Но тревога всегда исчезала, стоило взять в руку скальпель и сделать разрез. Трудно поверить, но именно в эти минуты в душу приходит покой, ради которого, может быть, хирурги так любят операционную. Странное вроде бы дело: откуда нисходит этот покой к тем, кто делает самую беспокойную в мире работу? Но по мере того, как все глубже погружаешься в рану – электрокоагулятор пищит, струйки сизого дыма взвиваются от обугленных тканей, – ты так облегченно поводишь плечами, так шумно вздыхаешь, как будто с тебя сняли ношу, убрали тот груз, что лежал на плечах, и теперь ты спокоен и счастлив.

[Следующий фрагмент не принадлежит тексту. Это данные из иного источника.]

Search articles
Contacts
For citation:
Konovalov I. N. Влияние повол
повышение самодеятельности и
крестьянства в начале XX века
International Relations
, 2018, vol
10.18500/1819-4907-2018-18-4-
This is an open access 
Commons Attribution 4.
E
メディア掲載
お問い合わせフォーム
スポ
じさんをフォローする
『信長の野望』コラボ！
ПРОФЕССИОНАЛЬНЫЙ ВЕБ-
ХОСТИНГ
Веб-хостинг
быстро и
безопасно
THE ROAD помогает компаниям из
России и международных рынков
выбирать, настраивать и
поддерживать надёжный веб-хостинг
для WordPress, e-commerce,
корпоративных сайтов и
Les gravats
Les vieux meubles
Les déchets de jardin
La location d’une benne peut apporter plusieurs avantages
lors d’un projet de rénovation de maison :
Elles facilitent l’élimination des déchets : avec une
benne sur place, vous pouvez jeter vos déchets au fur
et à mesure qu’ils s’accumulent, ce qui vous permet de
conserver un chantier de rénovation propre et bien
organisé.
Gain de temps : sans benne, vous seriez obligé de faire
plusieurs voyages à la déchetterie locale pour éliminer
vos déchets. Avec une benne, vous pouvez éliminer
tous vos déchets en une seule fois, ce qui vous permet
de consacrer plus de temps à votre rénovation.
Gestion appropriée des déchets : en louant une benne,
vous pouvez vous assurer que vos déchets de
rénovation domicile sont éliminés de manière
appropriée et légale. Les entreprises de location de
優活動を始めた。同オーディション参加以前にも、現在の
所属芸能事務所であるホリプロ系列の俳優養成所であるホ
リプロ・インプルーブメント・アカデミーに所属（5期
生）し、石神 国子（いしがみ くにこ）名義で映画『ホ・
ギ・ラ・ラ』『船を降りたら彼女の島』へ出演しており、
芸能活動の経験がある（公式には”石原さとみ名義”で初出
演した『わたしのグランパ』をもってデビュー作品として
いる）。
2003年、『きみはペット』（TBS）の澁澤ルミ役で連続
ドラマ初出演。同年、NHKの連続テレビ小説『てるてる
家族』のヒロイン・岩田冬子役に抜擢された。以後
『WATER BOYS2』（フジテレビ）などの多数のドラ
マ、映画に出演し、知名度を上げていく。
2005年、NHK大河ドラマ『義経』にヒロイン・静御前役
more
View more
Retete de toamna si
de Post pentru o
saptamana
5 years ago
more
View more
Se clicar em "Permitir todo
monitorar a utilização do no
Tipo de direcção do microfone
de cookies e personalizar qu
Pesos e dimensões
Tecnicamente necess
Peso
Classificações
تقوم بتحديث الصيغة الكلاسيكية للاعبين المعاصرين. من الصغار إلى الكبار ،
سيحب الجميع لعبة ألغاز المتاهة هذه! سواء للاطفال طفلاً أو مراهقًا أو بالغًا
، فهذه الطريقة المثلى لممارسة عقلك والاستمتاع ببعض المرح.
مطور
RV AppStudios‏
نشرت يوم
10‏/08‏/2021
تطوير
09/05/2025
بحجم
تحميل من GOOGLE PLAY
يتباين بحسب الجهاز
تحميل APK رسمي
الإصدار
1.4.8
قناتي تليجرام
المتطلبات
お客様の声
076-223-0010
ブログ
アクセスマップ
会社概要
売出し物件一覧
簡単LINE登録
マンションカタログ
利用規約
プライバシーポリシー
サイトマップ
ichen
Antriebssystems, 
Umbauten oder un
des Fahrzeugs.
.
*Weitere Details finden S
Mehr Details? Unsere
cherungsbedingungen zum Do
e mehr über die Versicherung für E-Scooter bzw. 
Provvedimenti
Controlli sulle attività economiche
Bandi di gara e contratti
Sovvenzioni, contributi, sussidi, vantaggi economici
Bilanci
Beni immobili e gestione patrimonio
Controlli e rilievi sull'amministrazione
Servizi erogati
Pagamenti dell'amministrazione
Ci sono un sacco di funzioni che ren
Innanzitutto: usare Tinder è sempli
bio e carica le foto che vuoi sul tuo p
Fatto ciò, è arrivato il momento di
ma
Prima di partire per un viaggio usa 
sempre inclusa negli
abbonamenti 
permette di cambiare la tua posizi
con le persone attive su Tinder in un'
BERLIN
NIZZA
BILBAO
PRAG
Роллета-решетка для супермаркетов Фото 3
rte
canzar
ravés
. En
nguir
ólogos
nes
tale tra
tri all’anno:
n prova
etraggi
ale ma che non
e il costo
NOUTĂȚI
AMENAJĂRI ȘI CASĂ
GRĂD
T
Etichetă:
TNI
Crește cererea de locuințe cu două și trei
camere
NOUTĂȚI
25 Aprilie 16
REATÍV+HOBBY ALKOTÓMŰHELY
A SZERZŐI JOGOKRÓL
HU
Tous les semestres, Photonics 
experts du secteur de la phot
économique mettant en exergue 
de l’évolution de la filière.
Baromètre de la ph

Ты уж не ты, не тот прежний и часто тяжелый себе самому человек, одинокий, стареющий, грузный, – ты вдруг становишься частью чего-то живого, огромного, частью того, что сейчас подхватило тебя и несет в бесконечном и сложном потоке работы. Тебе сейчас нужно одно: не противиться этой таинственной силе, а с ней совпадать – тогда вся операция будет идти так, как нужно, как будто сама по себе. Ты увидишь, что руки твои надсекают, пальпируют, вяжут и шьют уже словно сами собой, а ты лишь удивляешься, глядя на них, до чего же сноровисто, ловко все получается. Вот это и есть настоящее счастье хирурга: когда, кажется, можно совсем отойти от стола – а набравшая ход операция все равно будет длиться. Словно ты уж давно растворился, исчез в этом кафельном гулком пространстве, в сиянии ламп – но продолжают скрипеть лигатуры и звякать за-жимы, ножницы туго хрустят, надсекая рубцы, и вот уже видно, как в ране, такой измочаленно-страшной сначала, ткани словно срастаются, все мало-помалу приходит в порядок, и уже недалек тот момент, когда операция – словно сама по себе – завершится…
V
Не всегда, разумеется, все получалось так гладко. Бывало, сойдет семь потов, пока выделишь какой-нибудь запаянный насмерть желудок – и успеешь не раз проклясть день и час, когда ты пошел в хирургию. То ли сам будешь не в лучшей форме, то ли больной попадется такой неудобный, что все в нем не так, не с руки – порой операция превращается в каторжную, изводящую нервы работу. Пыхтишь, обливаешься потом, орешь на своих ассистентов – а когда сам оперируешь плохо, то и помощники, кажется, больше мешают, чем помогают, – и устаешь в конце концов так, будто все это время ты проработал в кузнице молотобойцем.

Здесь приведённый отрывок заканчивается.